In this world, we meet Diamond, a strange and seemingly unhealthy little boy, who we soon learn is much more than he appears. Diamond is rather different looking from ‘normal’ people and is nearly indestructible, able to heal almost instantly from virtually any injury (even to the point of reattaching lost limbs and having them reintegrate with his body seamlessly in a matter of minutes), with a brain that is both incredibly tough and incredibly capable. Diamond never forgets anything, ever, and learns far faster than a normal person.

At first Diamond is kept hidden away from the outside world by his parents. But then he goes outside one day, and is discovered. Later still, we learn that there are other strange children in the Creation, all of them both similar to but also drastically different from Diamond. And then things start to get interesting…

OA Relevance: Low to Moderate

In The Memory of Sky, Reed returns us to his Great Ship universe which, as a hard science setting of considerable depth and complexity, might be said to have some kinship with OA. At the same time, Reed’s universe is quite different from OA and this story (or set of stories, it’s actually billed as a trilogy), is significantly different from anything found in the OA setting. With a bit of tweaking, something like the Creation might exist somewhere in the Terragen Bubble and something like the rapid healing depicted might as well. But the potential carryover is less strong than is seen in other books that have been reviewed here. The Creation is not going to be mistaken for some random system in OA that just needs a few word changes to fit right in.

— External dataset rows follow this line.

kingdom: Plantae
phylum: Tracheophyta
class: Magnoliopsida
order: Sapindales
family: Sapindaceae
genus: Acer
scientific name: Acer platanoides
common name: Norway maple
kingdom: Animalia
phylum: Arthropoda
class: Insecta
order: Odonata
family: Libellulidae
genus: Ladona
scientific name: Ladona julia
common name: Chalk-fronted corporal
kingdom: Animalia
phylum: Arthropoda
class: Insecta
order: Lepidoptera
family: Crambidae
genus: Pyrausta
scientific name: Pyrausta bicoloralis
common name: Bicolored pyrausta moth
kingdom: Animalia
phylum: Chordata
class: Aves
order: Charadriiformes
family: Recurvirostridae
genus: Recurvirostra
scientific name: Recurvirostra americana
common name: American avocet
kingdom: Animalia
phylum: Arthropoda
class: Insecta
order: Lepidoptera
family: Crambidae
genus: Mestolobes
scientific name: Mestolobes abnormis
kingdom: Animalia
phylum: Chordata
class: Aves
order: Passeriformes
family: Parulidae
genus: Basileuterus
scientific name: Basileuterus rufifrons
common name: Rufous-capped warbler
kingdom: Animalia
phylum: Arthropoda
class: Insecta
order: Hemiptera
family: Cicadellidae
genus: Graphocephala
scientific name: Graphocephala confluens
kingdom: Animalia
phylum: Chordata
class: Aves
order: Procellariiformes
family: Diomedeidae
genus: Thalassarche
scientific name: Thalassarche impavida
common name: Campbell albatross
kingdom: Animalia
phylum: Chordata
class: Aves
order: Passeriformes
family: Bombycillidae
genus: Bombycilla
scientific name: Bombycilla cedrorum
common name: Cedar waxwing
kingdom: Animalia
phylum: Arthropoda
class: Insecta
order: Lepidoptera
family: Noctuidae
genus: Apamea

The Good, the Bad, and the Ugly:

Robert Reed is a highly accomplished author and tells a fascinating story here, the more so because the characters are more developed and fleshed out than we have seen in his Great Ship works. The people here feel joys and sorrows, doubts and fears, rather unlike the implacably indestructible and ancient almost beyond comprehension transhumans of the Great Ship. This gives the story a rather fresh and light feeling, despite the subject matter and the enclosed and walled off nature of the Creation. Fans of the Great Ship stories will recognize races and elements from that setting (this story is set in the same universe after all), but if this is your first exposure to Reed’s setting, don’t worry, you don’t need to know the background to enjoy the book.

On the down side, the last third of the book seems to somewhat rush to a close and we are left at the end with more questions than we have answers as to what the Creation is, how its people got there, and what is going to happen next. Hopefully there will be a sequel to tie up the various loose ends. Then again, I’m still waiting for a sequel to The Well of Stars and that doesn’t seem to be forthcoming any time soon.

Overall Rating: Very good - The Memory of Sky is a good, solid read that lets us see another part of Reed’s Great Ship universe. Will probably leave you hoping for a sequel to find out what happens next and what is going on in the bigger picture.